И тут вмешался Цвейг.
Цвейгу было около тридцати, и в нашей глуши он оказался после скандала: спутался с женой редактора какой-то крупной столичной газеты. Щеголеватый вид, идеально уложенные волосы цвета меди в сочетании с ясным лицом, безупречные манеры – все это делало его неотразимым в глазах томящихся в девичестве барышень. Их маменьки, полагаю, считали Цвейга Божьей карой за собственные грехи юности. Несправедливо, однако, было бы сказать, что амуры составляли единственное его занятие; журналист он был отменный. Чуть не круглые сутки носился он по городу, выискивая самые свежие и самые скандальные новости для нашего унылого ежедневного листка.
Расследование свое он, вероятно, начал уже давно, но нашумевших спектаклей избегал до последнего.
В тот вечер давали одно из самых омерзительных представлений – еще недавно все к нему причастные, без сомнения, угодили бы за решетку. Красавицу Софи оболгали перед мужем завистники; супруга играл, причем с поистине дьявольским блеском, сам Сен-Флоран. Его герой, человек, казалось бы, мягкий и благородный, от ревности лишился рассудка и подверг жену истязаниям, стремясь выведать имя несуществующего любовника. Ударом трости он раздробил ей локоть. Рыдая в голос, она забилась в угол и баюкала изувеченную руку, но в лицах зрителей не было сострадания – лишь животное возбуждение.
Безумец принялся жестоко избивать бедную Софи; когда она уже не могла сопротивляться, он задрал ей подол, сорвал белье и с силой вогнал набалдашник трости в срамное место. Софи хрипела и колотилась затылком об пол, изо рта ее шла пена, а муж проталкивал трость все глубже и глубже. Затем он взял со стола нож и принялся перепиливать тонкую белую шею…

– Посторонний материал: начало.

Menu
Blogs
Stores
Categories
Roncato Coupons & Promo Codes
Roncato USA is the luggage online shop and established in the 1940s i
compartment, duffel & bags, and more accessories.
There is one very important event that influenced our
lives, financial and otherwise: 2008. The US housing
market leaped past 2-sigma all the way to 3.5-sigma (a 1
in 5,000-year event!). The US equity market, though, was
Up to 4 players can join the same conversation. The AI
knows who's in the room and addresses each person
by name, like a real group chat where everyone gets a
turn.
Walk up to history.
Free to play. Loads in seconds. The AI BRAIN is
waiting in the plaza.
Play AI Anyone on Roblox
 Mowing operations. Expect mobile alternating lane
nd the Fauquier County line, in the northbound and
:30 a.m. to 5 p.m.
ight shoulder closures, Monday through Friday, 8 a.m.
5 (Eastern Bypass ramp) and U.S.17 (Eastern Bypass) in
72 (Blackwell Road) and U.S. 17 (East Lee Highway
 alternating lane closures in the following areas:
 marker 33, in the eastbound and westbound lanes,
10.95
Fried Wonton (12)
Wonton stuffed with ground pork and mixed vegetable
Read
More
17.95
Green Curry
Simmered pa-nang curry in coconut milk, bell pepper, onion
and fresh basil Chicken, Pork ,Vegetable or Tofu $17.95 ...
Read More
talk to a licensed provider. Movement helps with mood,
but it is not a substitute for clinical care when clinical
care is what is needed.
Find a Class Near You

Не досмотрев, я со всех ног бросился в уборную, зажимая руками рот. Выворачивало меня долго. Наконец, поплескав в лицо холодной водой, я вышел и поплелся к выходу.

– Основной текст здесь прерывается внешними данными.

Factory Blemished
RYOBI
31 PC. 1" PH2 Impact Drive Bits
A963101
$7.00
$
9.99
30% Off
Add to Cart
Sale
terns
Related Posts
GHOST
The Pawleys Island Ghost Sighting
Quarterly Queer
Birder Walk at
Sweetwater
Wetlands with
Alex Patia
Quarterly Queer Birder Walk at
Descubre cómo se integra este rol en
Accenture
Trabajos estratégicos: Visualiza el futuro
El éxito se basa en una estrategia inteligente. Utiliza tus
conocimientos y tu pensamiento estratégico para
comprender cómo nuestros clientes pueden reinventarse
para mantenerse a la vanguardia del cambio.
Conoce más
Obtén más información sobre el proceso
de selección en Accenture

На другой стороне улицы дядя Гриша стоял рядом с Цвейгом. Тот пытался закурить, но рука его дрожала, и огонек спички никак не мог коснуться кончика сигареты.
– Поразительно, – произнес он тем не менее совершенно спокойно. – На заре двадцатого века… Непостижимо.

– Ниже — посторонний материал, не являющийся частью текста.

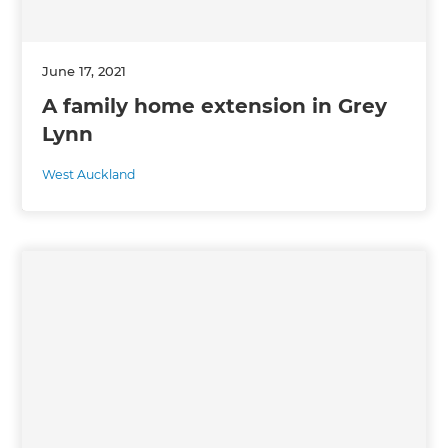
June 17, 2021
A family home extension in Grey
Lynn
West Auckland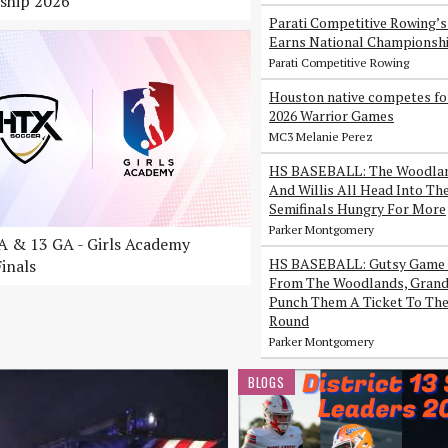
ship 2026
Parati Competitive Rowing’
Earns National Championsh
Parati Competitive Rowing
Houston native competes fo
2026 Warrior Games
MC3 Melanie Perez
HS BASEBALL: The Woodlan
And Willis All Head Into Th
Semifinals Hungry For More
Parker Montgomery
 & 13 GA - Girls Academy
HS BASEBALL: Gutsy Game 
inals
From The Woodlands, Grand 
Punch Them A Ticket To The
Round
Parker Montgomery
BLOGS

– Мерзость знатная, – угрюмо согласился дядя Гриша. – Но от меня-то что вам нужно?
– Я бы хотел пробраться в гримерную и потолковать с их примой, – небрежно ответил Цвейг. – Об этом кровавом вертепе стоит узнать побольше, а чутье подсказывает мне, что говорить с мсье Сен-Флораном бессмысленно… Отойдемте.
Завидев меня, дядя Гриша даже не удивился. Он махнул мне рукой, и мы втроем отошли за кусты. Цвейг бросил сигарету и носком ботинка втер ее в землю.